With so many options available for antivirus software, it can be hard to tell which one would offer you the best protection. And as a reminder, you do need protection.
In its Internet Crime Report, the FBI says it received nearly 800,000 reports of cybercrime in 2020, and that’s up 69 per cent from 2019.
Consumer Reports put more than 30 antivirus programs through a battery of tests, exposing computers running both Windows 10 and macOS to malware, malicious websites, and phishing attempts. CR also gave each of the programs a data privacy score based on how the company says it collects, shares and uses your data.
The good news is that you don’t have to pay to get solid antivirus protection that also protects your personal information. CR says Kaspersky Security Cloud Free and AVG Antivirus for Mac both provide a very good defense against threats.
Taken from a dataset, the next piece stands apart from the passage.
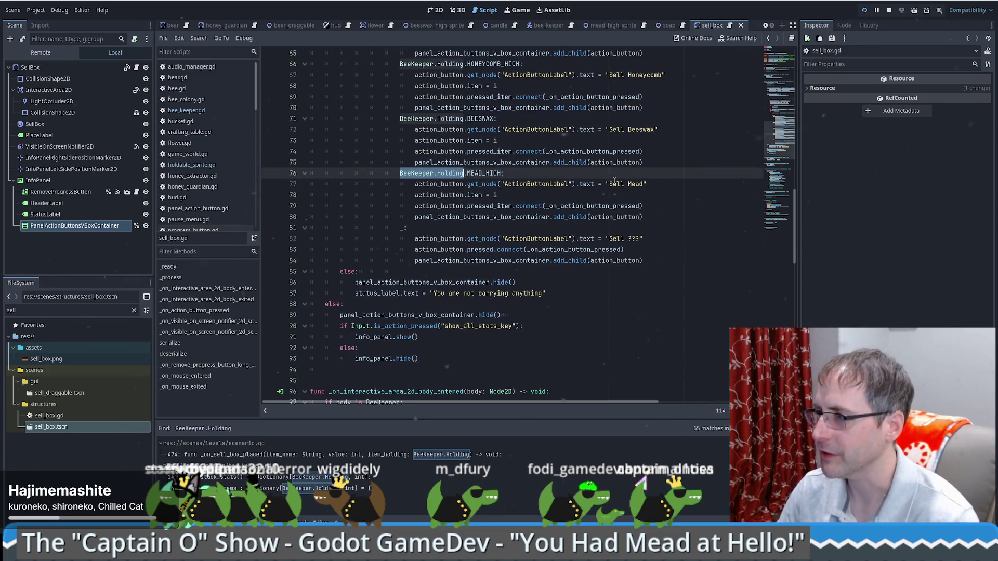
Stop the game and move the HONEY_HIGH and HONEYCOMB_HIGH branches after the BEESWAX branch.
click(889, 10)
click(649, 163)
That’s right, Macs need antivirus software too.
Both programs are free and they both got a score of Excellent for advertising, which means you won’t be bombarded with ads to upgrade your service.
Yet CR says paid programs do offer some extra benefits. The top-rated F-Secure SAFE offers a parental filter, banking protection, and anti-ransomware and spyware technology.
If you opt to pay for software, the experts at Consumer Reports caution that a higher price doesn’t necessarily mean better protection.
Consumer Reports also says to make sure you’re downloading antivirus software from a trusted site instead of clicking on an ad promising free antivirus protection. It’s best to go straight to the source and manually type in the web address for the product you choose.